Description of the task. Would it be possible to output exactly, and only, the lines below from the one holding "Безободковая чаша упрощает уход: внутри" to the last line, both included, with every picture left out?

Input for this task.
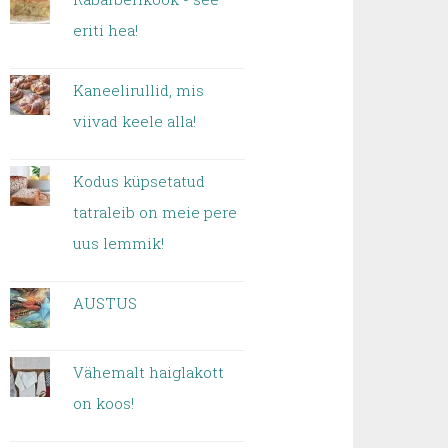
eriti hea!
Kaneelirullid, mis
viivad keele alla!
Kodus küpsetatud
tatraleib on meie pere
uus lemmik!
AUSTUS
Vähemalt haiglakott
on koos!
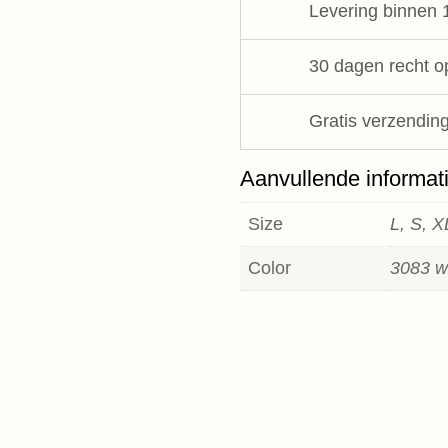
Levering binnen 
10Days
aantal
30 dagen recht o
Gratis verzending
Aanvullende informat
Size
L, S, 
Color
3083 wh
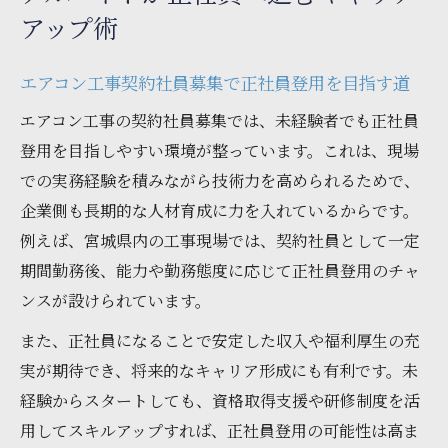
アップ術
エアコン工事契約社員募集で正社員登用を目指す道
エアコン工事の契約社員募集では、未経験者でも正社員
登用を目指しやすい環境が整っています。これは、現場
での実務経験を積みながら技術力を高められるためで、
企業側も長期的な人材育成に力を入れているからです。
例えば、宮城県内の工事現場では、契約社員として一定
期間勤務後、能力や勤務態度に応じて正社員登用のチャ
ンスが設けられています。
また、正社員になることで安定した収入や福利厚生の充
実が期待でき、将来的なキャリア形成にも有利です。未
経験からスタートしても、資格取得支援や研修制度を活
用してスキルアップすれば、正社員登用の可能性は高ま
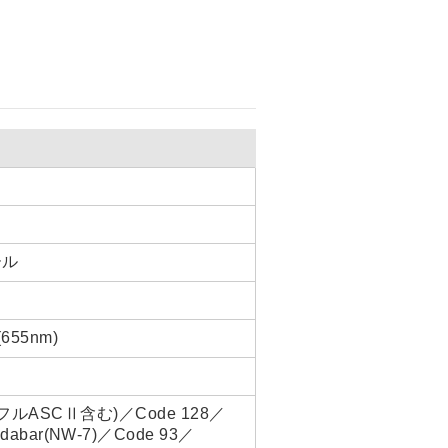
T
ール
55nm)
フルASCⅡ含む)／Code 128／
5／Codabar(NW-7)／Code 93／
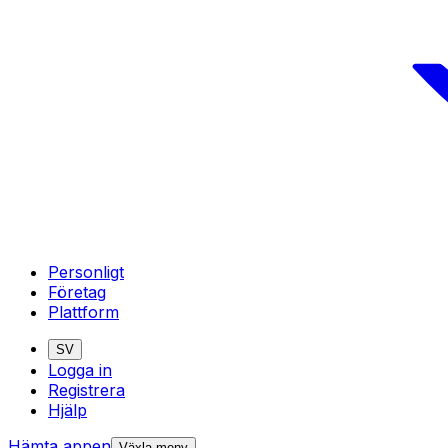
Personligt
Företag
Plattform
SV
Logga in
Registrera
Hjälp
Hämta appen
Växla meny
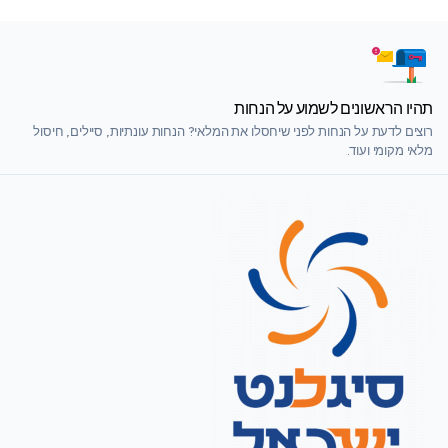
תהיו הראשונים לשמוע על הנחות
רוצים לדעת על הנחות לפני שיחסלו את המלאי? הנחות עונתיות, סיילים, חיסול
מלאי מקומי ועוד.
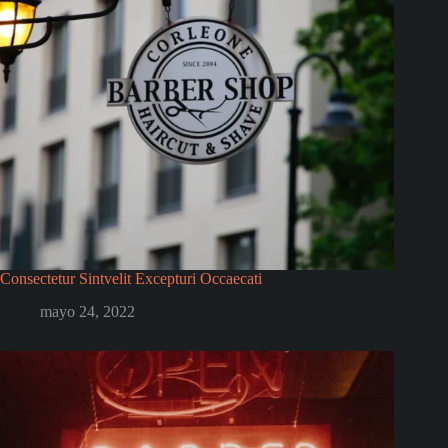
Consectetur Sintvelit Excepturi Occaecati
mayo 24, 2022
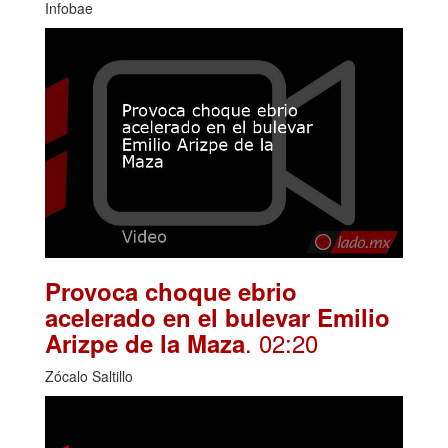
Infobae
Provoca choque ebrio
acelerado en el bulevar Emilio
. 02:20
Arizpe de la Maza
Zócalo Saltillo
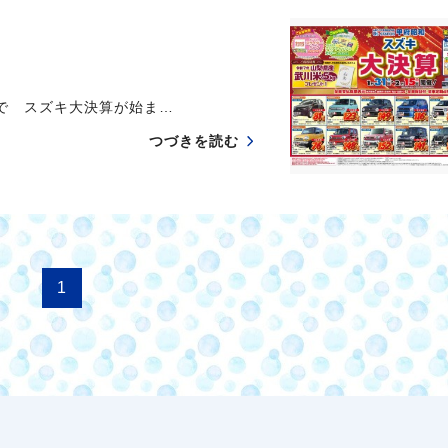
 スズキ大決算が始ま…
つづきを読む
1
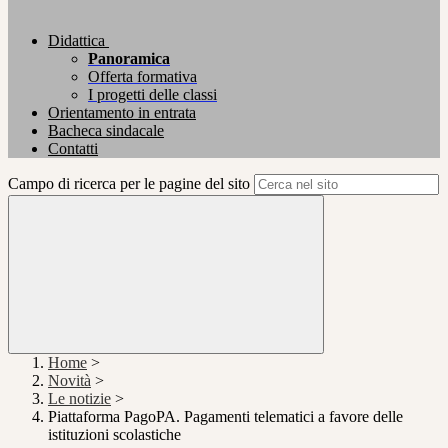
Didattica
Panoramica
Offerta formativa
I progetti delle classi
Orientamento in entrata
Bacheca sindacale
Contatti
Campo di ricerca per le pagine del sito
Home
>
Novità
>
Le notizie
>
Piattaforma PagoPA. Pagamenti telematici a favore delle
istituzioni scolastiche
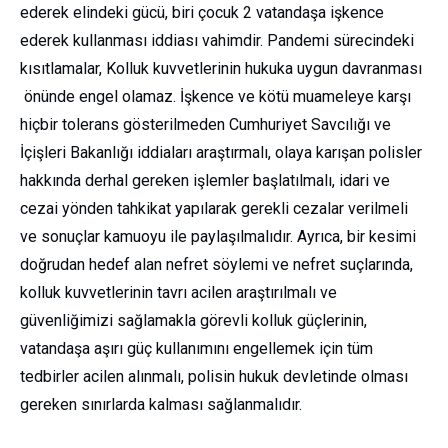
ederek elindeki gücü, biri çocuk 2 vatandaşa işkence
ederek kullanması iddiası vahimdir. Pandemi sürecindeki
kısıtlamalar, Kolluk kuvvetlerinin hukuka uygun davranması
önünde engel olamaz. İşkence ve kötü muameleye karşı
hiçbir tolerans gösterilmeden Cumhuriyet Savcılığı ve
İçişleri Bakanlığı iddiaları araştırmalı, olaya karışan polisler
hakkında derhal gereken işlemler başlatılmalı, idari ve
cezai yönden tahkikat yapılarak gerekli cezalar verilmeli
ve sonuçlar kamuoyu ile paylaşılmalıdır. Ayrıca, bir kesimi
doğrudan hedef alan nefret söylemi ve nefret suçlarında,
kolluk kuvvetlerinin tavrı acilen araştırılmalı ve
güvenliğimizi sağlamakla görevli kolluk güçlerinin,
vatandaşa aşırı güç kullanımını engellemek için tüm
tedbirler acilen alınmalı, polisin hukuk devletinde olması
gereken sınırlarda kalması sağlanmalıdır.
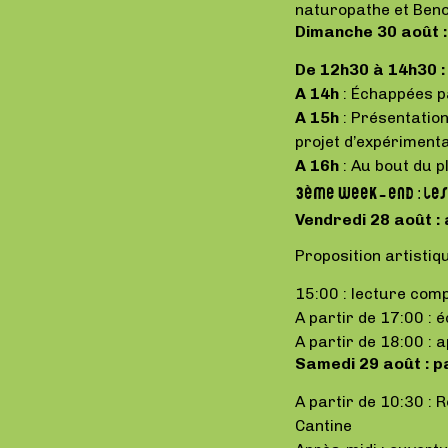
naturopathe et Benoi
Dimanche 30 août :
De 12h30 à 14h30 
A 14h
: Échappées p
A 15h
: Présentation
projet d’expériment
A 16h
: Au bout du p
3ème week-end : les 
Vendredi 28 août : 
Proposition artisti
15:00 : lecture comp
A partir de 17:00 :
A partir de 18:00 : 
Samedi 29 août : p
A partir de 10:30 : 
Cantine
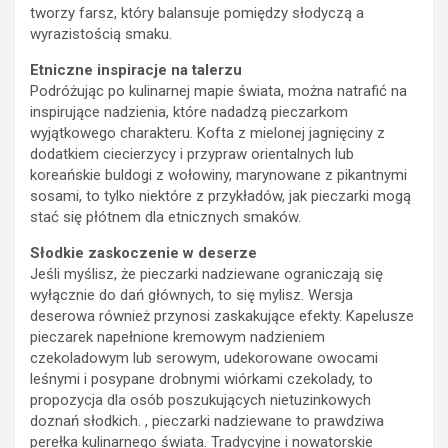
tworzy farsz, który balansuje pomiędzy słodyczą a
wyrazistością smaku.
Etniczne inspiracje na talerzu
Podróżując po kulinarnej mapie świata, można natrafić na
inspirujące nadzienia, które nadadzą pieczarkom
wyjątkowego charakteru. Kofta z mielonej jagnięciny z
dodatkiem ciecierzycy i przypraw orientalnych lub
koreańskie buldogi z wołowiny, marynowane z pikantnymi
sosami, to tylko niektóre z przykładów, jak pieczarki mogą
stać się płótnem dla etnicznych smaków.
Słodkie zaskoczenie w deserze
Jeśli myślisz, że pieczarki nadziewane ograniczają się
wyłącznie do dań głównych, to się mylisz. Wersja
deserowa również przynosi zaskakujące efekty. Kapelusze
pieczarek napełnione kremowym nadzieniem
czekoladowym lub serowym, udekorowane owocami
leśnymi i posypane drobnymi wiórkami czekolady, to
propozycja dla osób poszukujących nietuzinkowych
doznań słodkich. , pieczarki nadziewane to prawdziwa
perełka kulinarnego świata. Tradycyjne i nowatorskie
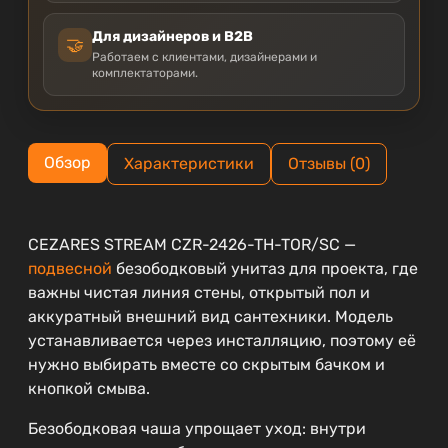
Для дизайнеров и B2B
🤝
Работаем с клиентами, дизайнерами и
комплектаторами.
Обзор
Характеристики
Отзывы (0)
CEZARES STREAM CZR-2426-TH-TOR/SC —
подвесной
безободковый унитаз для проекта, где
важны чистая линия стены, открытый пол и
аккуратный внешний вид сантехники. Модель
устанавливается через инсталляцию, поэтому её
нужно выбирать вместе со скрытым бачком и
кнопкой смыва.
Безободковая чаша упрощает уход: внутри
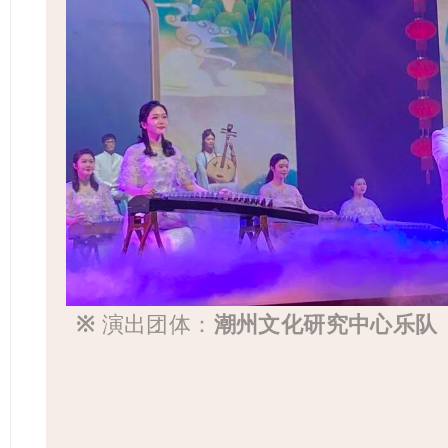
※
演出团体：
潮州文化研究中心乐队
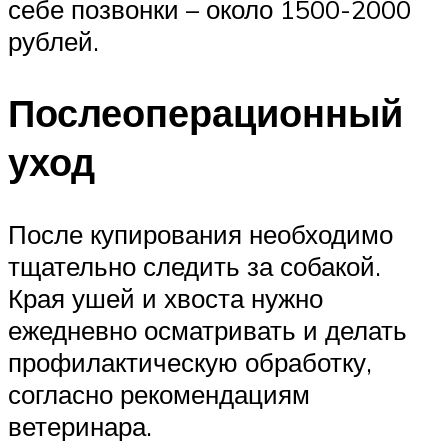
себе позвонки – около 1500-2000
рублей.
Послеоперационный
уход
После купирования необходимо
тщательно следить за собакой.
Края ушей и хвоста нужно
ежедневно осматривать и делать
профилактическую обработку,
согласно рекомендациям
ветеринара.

Output of the exercise.
Безободковая чаша упрощает уход: внутри
※
演出团体：
潮州文化研究中心乐队
себе позвонки – около 1500-2000
рублей.
Послеоперационный
уход
После купирования необходимо
тщательно следить за собакой.
Края ушей и хвоста нужно
ежедневно осматривать и делать
профилактическую обработку,
согласно рекомендациям
ветеринара.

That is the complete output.